Clin Res Cardiol (2021). 10.1007/s00392-021-01933-9

SGLT2 inhibitors alter inflammatory response of human endothelial cells
K. Schmidt1, M. Fuchs2, J. Weusthoff1, A. Schmidt1, A. Just1, A. Pfanne1, A. Pich3, M. Kunz2, T. Thum1, J. Fiedler4
1Institut für Molekulare und Translationale Therapiestrategien, OE-8886, Medizinische Hochschule Hannover, Hannover; 2Lehrstuhl für Medizinische Informatik, Friedrich-Alexander Universität Erlangen-Nürnberg, Erlangen; 3Institut für Toxikologie, Medizinische Hochschule Hannover, Hannover; 4Kardiovaskuläre Forschung, C11, Fraunhofer-Institut für Toxikologie und Experimentelle Medizin ITEM, Hannover;

Background: Sodium glucose co-transporter 2 inhibitors (SGLT2i) are approved anti-diabetic drugs with wide clinical use. In line, a beneficial effect of the SGLT2i Dapa- and Empagliflozin in the cardiovascular (CV) environment has been reported in several clinical trials highlighting a reduction in rates of heart failure (HF) worsening and lower occurrence of death due to CV events in patients suffering from HF with reduced ejection fraction. Contrarily, Ertugliflozin did not trigger cardio-protective results in patients with type 2 diabetes and atherosclerotic CV disease. This also suggests an SGLT2 independent modus operandi of some gliflozins in CV tissue that, however, still remains undisclosed and needs to be defined.

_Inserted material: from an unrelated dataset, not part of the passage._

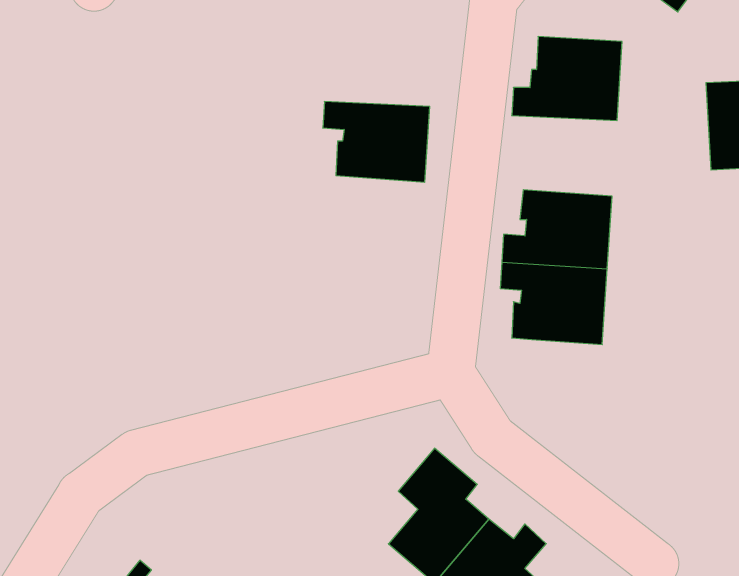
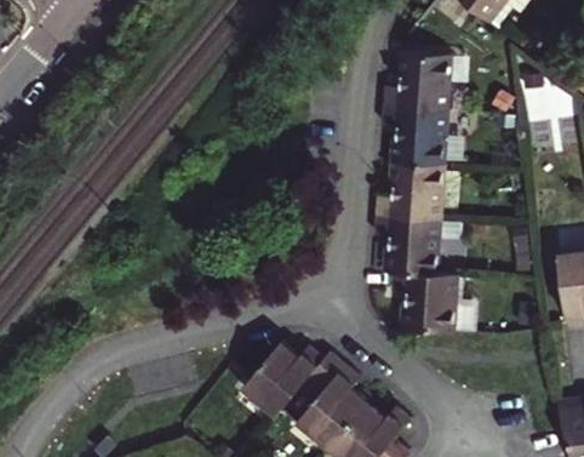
building: [323,102,430,182] -> [382,107,460,166]
building: none -> [396,272,464,332]
building: none -> [234,341,320,419]

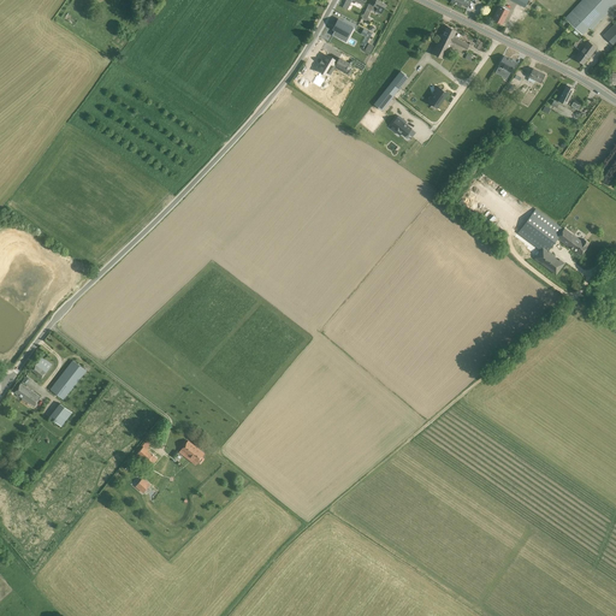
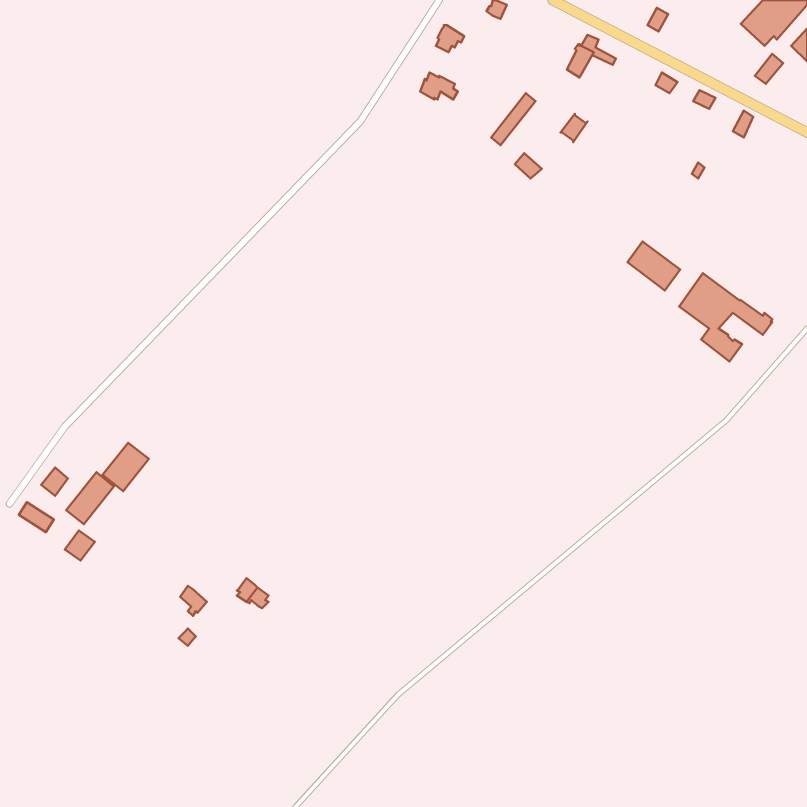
building: none -> [627,241,680,290]
building: none -> [103,443,149,491]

Methods and Results: Initially, using bioinformatic network analysis we screened for deregulated nodes in mass-spectrometry-based proteomics datasets from human endothelial cells treated with Dapagliflozin or Empagliflozin. We discovered a regulation of clusters involved in reactive oxygen homeostasis as well as mitochondrial respiratory chain components. Subsequently, we validated the suggested modes of action using various in vitro as well as ex vivo functional assays and transcriptome evaluations. Reactive oxygen species levels were reduced in primary human umbilical vein endothelial cells (HUVEC) after treatment with Dapagliflozin and Empagliflozin. Decreased basal and maximal respiratory capacity of mitochondria confirmed the interference of Dapagliflozin with the respiratory chain complex. Moreover, Dapagliflozin inhibited migration of HUVEC in wound healing assays but interestingly had no effect on their tube formation capacity in vitro reflecting angiogenic signaling. We validated anti-inflammatory potential of Dapagliflozin using a nuclear factor kB (NFkB)-dependent in vitro reporter assay. Achieving higher translational potential, repression of interleukin-6 transcription in ex vivo cultivated living rat myocardial tissue underlined the impact of Dapagliflozin on inflammatory pathways.

Conclusion: In summary, we screened for the impact of SGLT2i on human endothelial cells applying bioinformatic processing of proteomics data coupled with various in vitro and ex vivo assays. Our findings indicate a modulation of mitochondrial respiration as well as anti-oxidative potential triggered by SGLT2i in endothelial cells. Direct targeting of the NFkB signaling axis was suggested not only in cell culture but also in living myocardial tissue. The results of this study support a direct non-renal mediated cardiovascular effect of selected SGLT2i on the vasculature and grant further insights into potential molecular modes of action of these drugs to support clinical decision making.